Her son’s autism diagnosis after he was born in 2003 further propelled Kaplan-Mayer to seek accessibility in Jewish spaces.

“I was like the typical Jewish educator – I had no knowledge!” said Kaplan-Mayer. “And then after my child was diagnosed with autism, and I wanted him to have a Jewish upbringing, I suddenly realized, oh, let’s really give people tools.”

She was able to treat her son George Kaplan-Mayer, 19, to a bar mitzvah celebration meant for him, but she also recognized the different ways people find meaning in Judaism. For George Kaplan-Mayer, the spiritual meaning came from the small moments between the big celebrations.

“The depth of his Jewish life is the daily moments of what Judaism is: you sing a song; you say a prayer; you light the Shabbat candles,” Kaplan-Mayer said. “I knew his intellectual disability didn’t mean he didn’t have a spiritual life.”

The foundation of his work and that of JLV is to meet people where they are. If a young person wants to make challah or latkes for five minutes or listen to a single Jewish song, it can be spiritually fulfilling for them.
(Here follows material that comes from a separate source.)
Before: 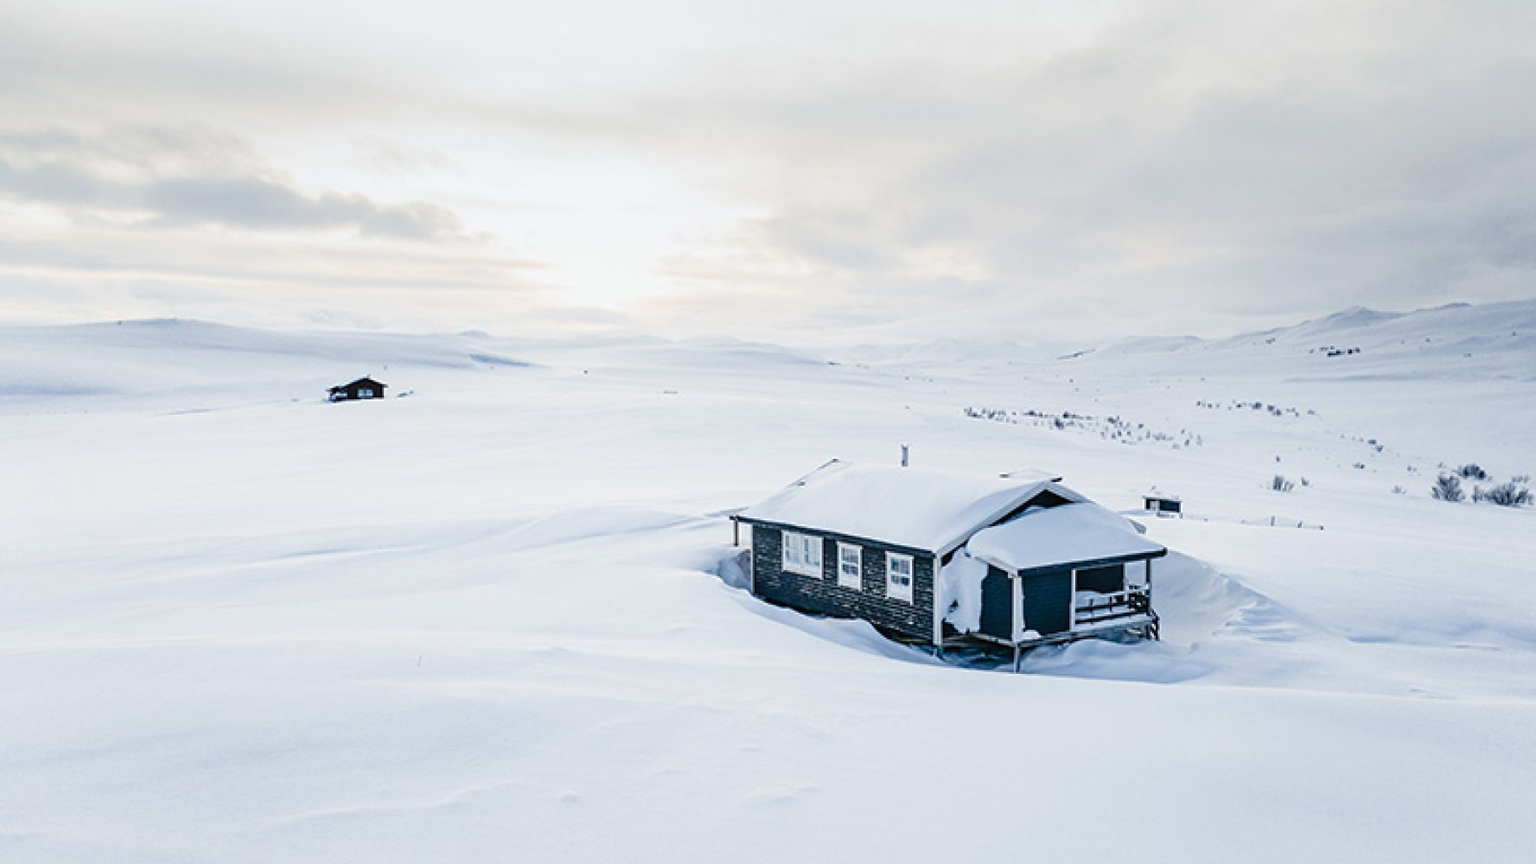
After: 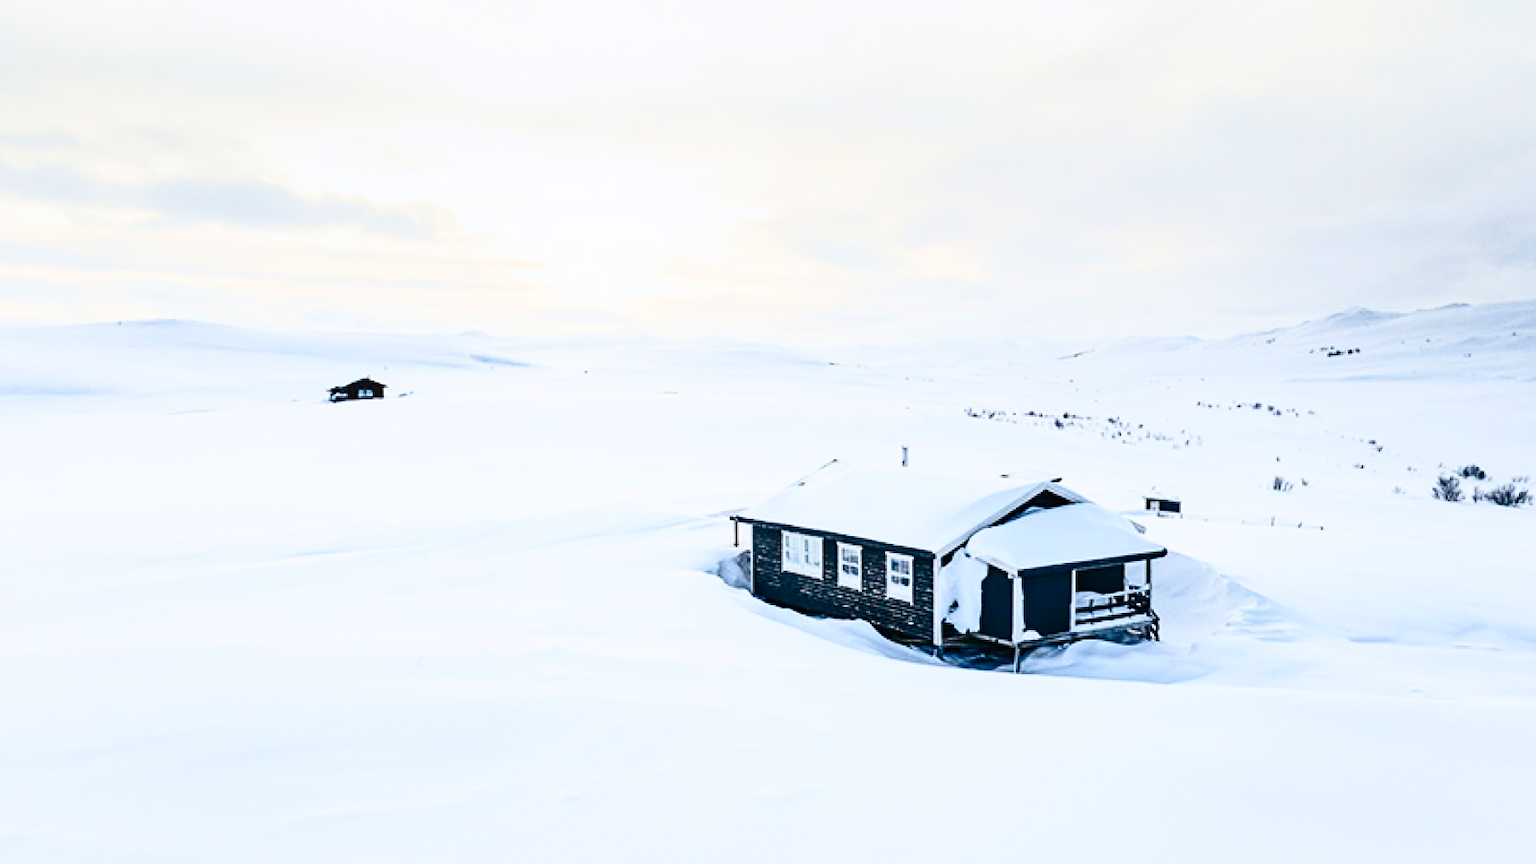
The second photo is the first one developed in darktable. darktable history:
contrast brightness saturation: contrast 0.4, brightness 0.104, saturation 0.208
“Our spiritual lives are not the same as our intellectual lives,” Kaplan-Mayer said. “Once you understand that, you have much deeper access, I think, to spiritual curiosity.”

Kaplan-Mayer graduated from Emerson College in 1993 with a bachelor’s degree in creative writing and acting. She received her master’s degree from the Reconstructionist Rabbinical College at Wyncote in 2001. Although she taught for much of her life, Kaplan-Mayer’s training in divergent thinking through creative writing and “reading the play” through theater gave him the skills to become a leader. at JLV with the organization’s team of educators.

JLV’s focus on creativity has allowed them to be nimble throughout the pandemic; this is what Kaplan-Mayer believes is the key to keeping an open mind and staying true to JLV’s mission.

“As human beings, we put huge limits on what we can do,” Kaplan-Mayer said. “Thank God creativity comes, or maybe creativity is, by God.”